Source extract ::
┏━━

When Women are Overwhelmed

April 20, 2015

Voices, Art / Culture

Two new Albuquerque theater productions, Mother Road's The Penelopiad and Fusion's The New Electric Ballroom, share a common theme: women who are overwhelmed because they are unable to cope with the demands that society and they themselves impose on their lives. What is more, the demands, and the failures, are due to the fact that they are women.

Aside from this theme, the two productions are about as different as is imaginable, once again reflecting the startling diversity of our small regional theater companies.

The Penelopiad is an ambitious multidimensional drama, combining a book by famed novelist Margaret Atwood with original music, songs and dance, including air work on drapes suspended from the ceiling. It retells the story of Odysseus. But as opposed to Homer's focus on the Greek soldier, adventurer and wise man, it is told from the perspective and through the voice of Penelope, the young wife he leaves behind for many years to run his estate and his kingdom. Wendy Scott, who does a magnificent job as the besieged and struggling wife of the absent Odysseus, is on stage constantly, and her narrative is the lynchpin of the story.

A young, agile and dramatic chorus of about a dozen women back her up. In this all-female cast, the women play both male and female roles, something I have never seen before. In Shakespeare the female roles were originally played by boys. And an all-male Duke City company called The Dolls performs as women. But the reverse is highly unusual.

In the context of giving a modern and feminist twist to an ancient and thoroughly masculine epic, the reversal works, forcing the audience to reevaluate how they see gender behavior.

Much credit for the success of the show goes to Julia Thudium, the prime mover of Mother Road and director of the production. Original music by Sid Fendley and choreography by Debra Landau add invaluable elements to the show.

┗━━

Work instruction 1 ::
According to the theater review, why does casting women in both the male and female roles of The Penelopiad work? Answer in one to three sentences.
Work instruction 2 ::
Name every person the theater review credits with a part in the Mother Road production of The Penelopiad, along with the contribution of each.
Work instruction 3 ::
Write the next part of the review of the two Albuquerque productions, picking up after its last sentence.
The items come from a source unrelated to the theater review.

Entries shown ::

┏━━

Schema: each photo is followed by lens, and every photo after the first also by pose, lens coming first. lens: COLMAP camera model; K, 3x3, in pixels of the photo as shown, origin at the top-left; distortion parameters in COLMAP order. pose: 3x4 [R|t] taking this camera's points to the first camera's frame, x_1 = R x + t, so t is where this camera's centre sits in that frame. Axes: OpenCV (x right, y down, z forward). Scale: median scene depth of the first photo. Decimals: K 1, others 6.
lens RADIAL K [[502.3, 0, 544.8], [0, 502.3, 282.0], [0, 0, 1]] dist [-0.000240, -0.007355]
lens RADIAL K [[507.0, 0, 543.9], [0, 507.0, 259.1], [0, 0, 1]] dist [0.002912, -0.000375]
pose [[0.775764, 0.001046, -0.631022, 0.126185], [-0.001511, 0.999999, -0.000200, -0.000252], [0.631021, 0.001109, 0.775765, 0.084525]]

┗━━
┏━━

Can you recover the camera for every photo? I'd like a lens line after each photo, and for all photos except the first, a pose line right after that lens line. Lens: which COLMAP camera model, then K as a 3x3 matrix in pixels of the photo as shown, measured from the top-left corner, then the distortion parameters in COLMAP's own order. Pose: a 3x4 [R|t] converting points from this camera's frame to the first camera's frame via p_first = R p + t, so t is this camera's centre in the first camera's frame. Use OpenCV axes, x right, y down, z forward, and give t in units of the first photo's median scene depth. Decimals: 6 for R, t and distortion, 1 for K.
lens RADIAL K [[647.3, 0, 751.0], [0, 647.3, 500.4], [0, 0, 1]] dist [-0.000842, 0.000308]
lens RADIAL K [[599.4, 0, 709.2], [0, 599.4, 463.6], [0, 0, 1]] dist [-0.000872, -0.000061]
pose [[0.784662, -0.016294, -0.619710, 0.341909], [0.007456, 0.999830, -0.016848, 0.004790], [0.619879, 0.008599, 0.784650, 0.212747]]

┗━━
┏━━

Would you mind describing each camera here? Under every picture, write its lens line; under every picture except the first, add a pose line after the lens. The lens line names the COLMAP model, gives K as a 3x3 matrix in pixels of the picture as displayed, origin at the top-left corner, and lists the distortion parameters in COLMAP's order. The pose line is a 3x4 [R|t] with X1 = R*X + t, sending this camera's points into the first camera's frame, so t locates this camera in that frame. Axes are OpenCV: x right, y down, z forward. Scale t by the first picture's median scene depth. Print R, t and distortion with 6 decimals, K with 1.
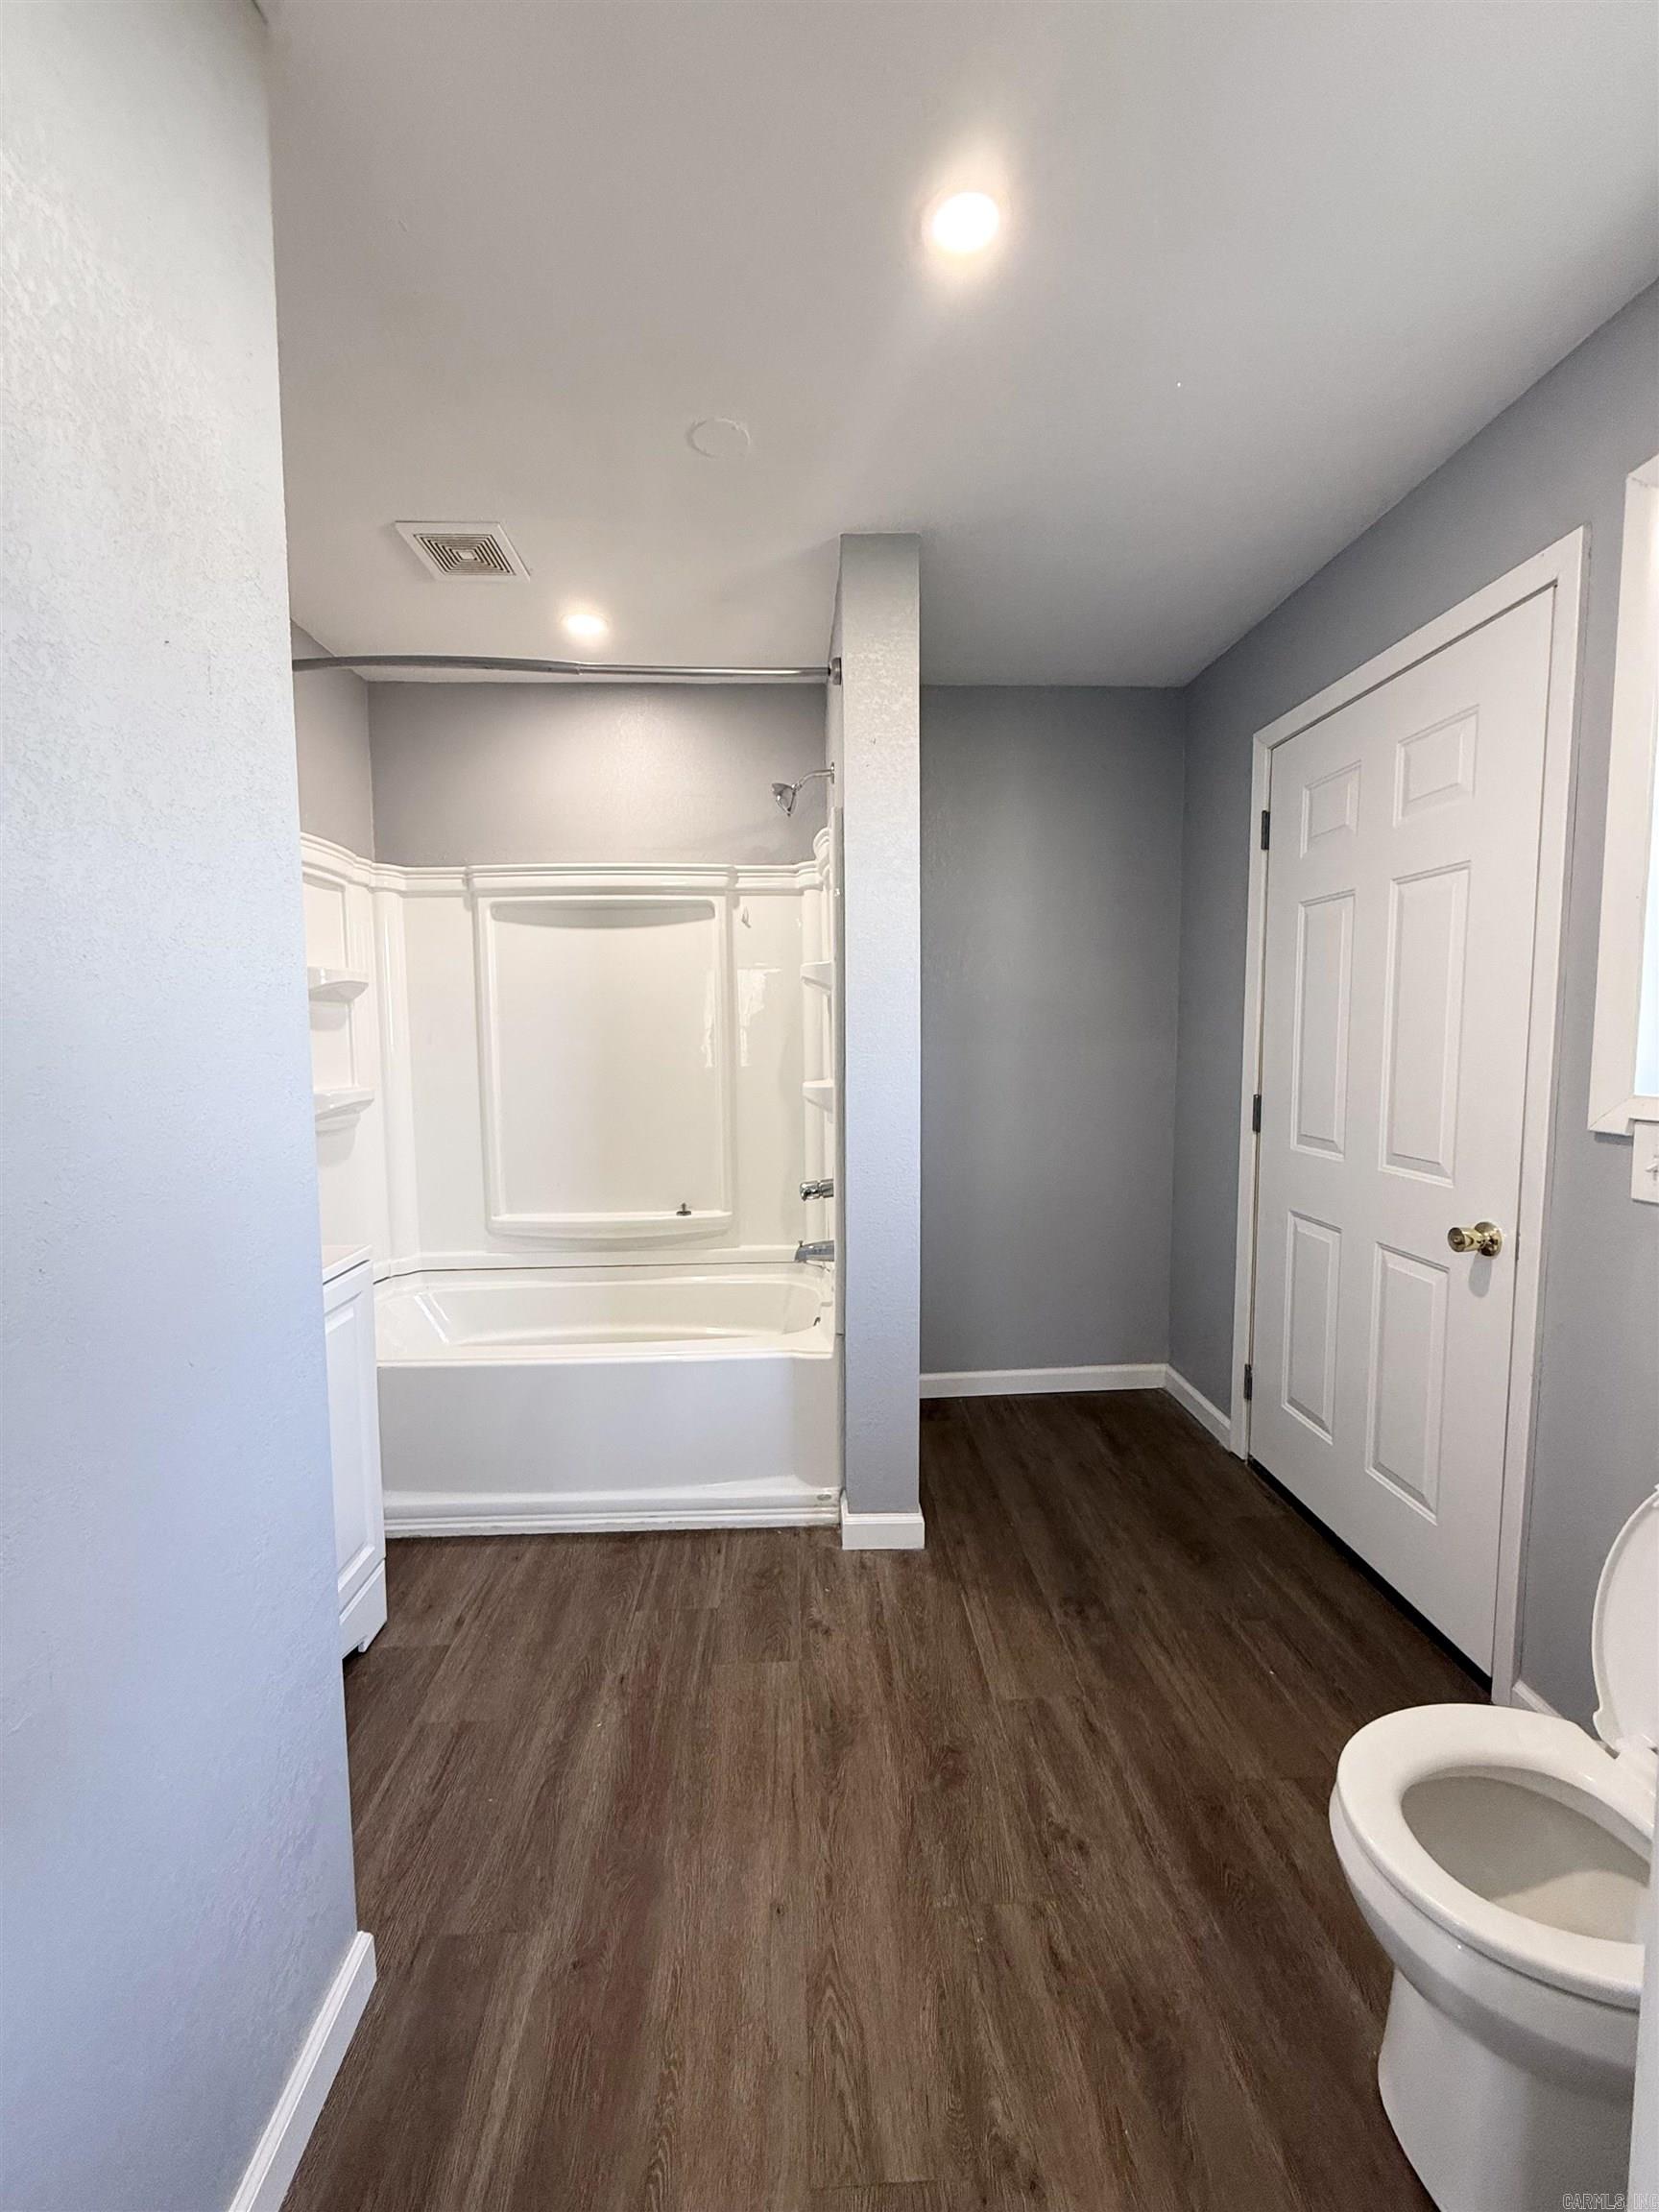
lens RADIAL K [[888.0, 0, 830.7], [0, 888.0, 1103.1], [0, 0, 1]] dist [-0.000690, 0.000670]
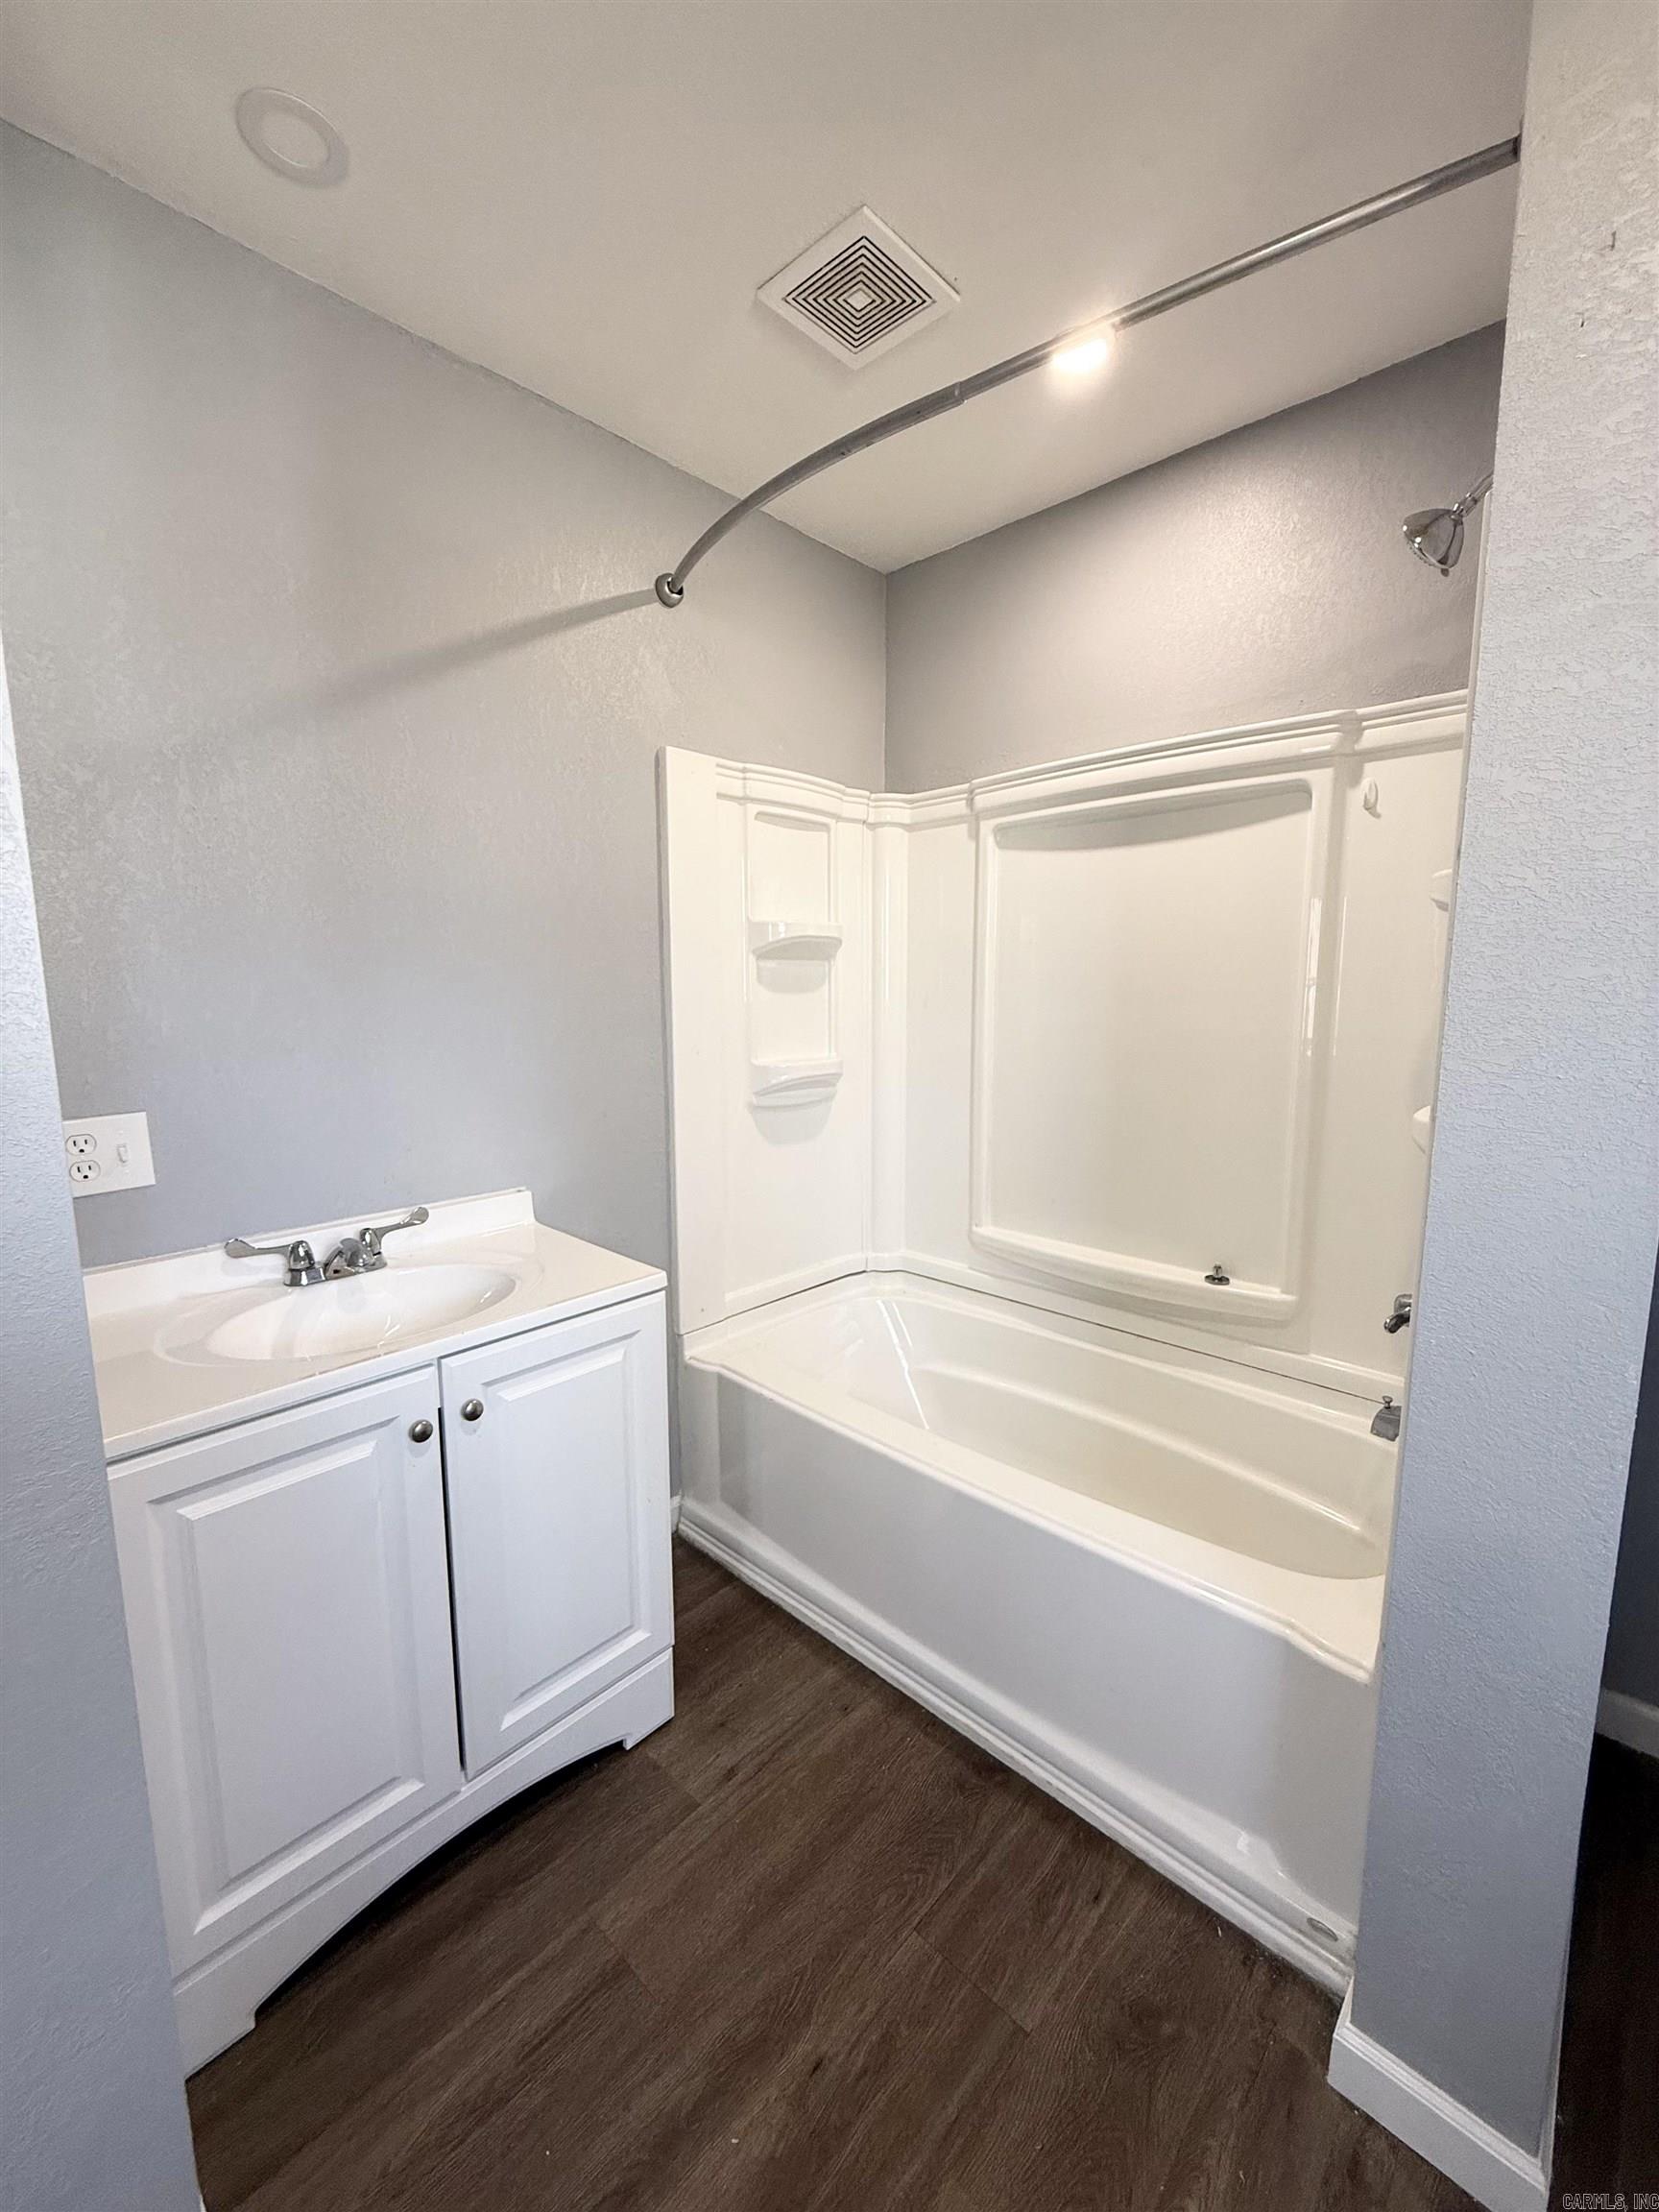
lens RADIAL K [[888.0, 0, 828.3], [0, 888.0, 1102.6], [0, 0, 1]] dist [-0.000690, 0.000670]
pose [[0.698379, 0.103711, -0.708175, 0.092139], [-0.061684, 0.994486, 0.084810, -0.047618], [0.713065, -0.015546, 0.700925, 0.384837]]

┗━━

Task response 1 ::
It works because the show gives a modern, feminist twist to an ancient and thoroughly masculine epic. In that context, the reversal forces the audience to reevaluate how they see gender behavior.

Task response 2 ::
- Margaret Atwood: the book
- Wendy Scott: the role of Penelope
- Julia Thudium: direction (also the prime mover of Mother Road)
- Sid Fendley: original music
- Debra Landau: choreography

Task response 3 ::
Collaborating with Mother Road in the production is Air Dance, which has a large and wonderfully flexible and evocative space that makes the acrobatics as well as the moody and shadowy narrative possible.

The Penelopiad continues Thursday through Saturday at 7:30 p.m. and closes with a 2 p.m. performance Sunday, April 26. Performances at Air Dance are at 3030 Isleta Blvd. SW in Albuquerque. For tickets and information call 243-0596 or go to motherroad.org.

Fusion's The New Elecdtric Ballroom is an entirely different kind of show. Written by the brilliant young Irish playwright Enda Walsh, it is a profoundly sad story of three sisters each of whom has one, and only one, chance for life and love, and each of whom fails to grasp the ring. The sisters, played convincingly by the experienced cast of Jacqueline Reid, Laurie Thomas and Nancy Jeris, live inside their house and isolated from the rest of their small Irish town. Their only social contact is with a fish seller, an odd and rather disreputable local character played with power and eloquence by Bruce Holmes.

The power of Walsh's writing, which is some of the best in contemporary theater, is the strength of the play, but also its problem. The story develops less through interaction among the characters than in rather long speeches that each delivers directly to the audience in a rapid fire, almost trancelike Irish brogue. The way the speeches are delivered deprives them of the body language and contextual cues that could help explicate them. In addition, director Gil Lazier's decision to have the actors speak the dense, elaborate prose rapidly, with Irish accents makes much of the dialogue difficult to comprehend.

When I was on my way out of the theater, producer Dennis Gromelski handed me a copy of the book containing the script, the first time I have ever received such a gift at a theater. I was glad he did, for I found the words on the page had an emotional depth that eluded me on the stage. Walsh is just too fine a writer for his own good. Many critics, and Gromelski in his introduction, described him as a wordsmith. Although accurate, the term is one I dislike for it suggests that a writer's technical virtuosity is something separate from, and more important than, the story and the message he is delivering.

The New Electric Ballroom continues at the Cell, 700 First ST. NW in Albuquerque through April 24 (including a highly unusual Wednesday performance) followed by a pay-what-you-will night at the KiMo. The show then moves to Santa Fe and concludes in Las Cruces. For tickets and information call 766-9412 or go to liveatthecell.com.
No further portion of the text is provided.